I was doing some compatibility testing with Lynx yesterday and accidentally discovered that I couldn’t search Google with it. I get the home page, but when I hit ’search’, it gives me 403 Forbidden: “Your client does not have permission to get URL /search from this server. See the Terms of Service posted on www.google.com.” So I did. They make it clear that you can’t use Google for automated queries without their consent, which seems perfectly reasonable. But I wasn’t; I was sitting at my terminal, in Lynx, typing search words and expecting results. Why is this difficult?

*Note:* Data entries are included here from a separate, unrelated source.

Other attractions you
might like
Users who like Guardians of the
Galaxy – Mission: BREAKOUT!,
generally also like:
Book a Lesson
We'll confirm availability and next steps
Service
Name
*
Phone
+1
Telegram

And don’t tell me that it’s because Lynx can be used by automated scripts (via the -source or -dump command-line arguments). This is true, but it can’t be the motivator, because I can use the Python urllib module, which has come standard with every version of Python since forever, and it works fine. The urllib module clearly identifies itself to the server in the Agent string (”Python-urllib” + a version number), so presumably Google could easily block it if they wanted to. But they don’t. What does Google have against little ol’ Lynx?

The Register: Red Hat Hell continued A reporter at that fine bastion of journalistic integrity, The Register, has apparently been having some trouble installing the latest RedHat Linux 7.2, which came out last week. I’m sure it’s all true, and my heart goes out to him. But I also feel sorry for RedHat, who has done an incredible job trying to ensure compatibility with the wide range of wacky hardware out there (and this guy’s hardware wasn’t even that wacky). And sometimes it just doesn’t work, and nobody knows why, and nobody can fix it.

The Register: Bernes Lee: WWW royalties considered harmful. Tim predicts that adopting royalty-encumbered standards would inevitably lead to the formation of a competing, free web standards organization.” Meanwhile, The Register blames the whole patent-encumbered standards mess on IBM’s lawyers. If the open source community can continue to mobilise against RAND, then it throws the ball back into IBM’s court, daring it to be the company that talked standards while it broke the World Wide Web.

Zimrad Ahmed: Interview with Sleepycat President and CEO, Michael Olson. Fascinating look at a company that makes money on open source, specifically the Berkeley DB product. Released under a GPL-like viral license, they use this fact as leverage to force proprietary vendors to pay them money to get their product under a non-viral license. The key, as he correctly points out, is that the product is a library, not a standalone program; in order to use it, you have to embed it, which triggers the viral nature of the open source license (forcing you to release your own source code). Standalone products like web servers and office productivity suites do not have this advantage; end users can take them and use them as is, and developers, if they use them at all, don’t need to link to them in the way that would trigger the license’s viral nature.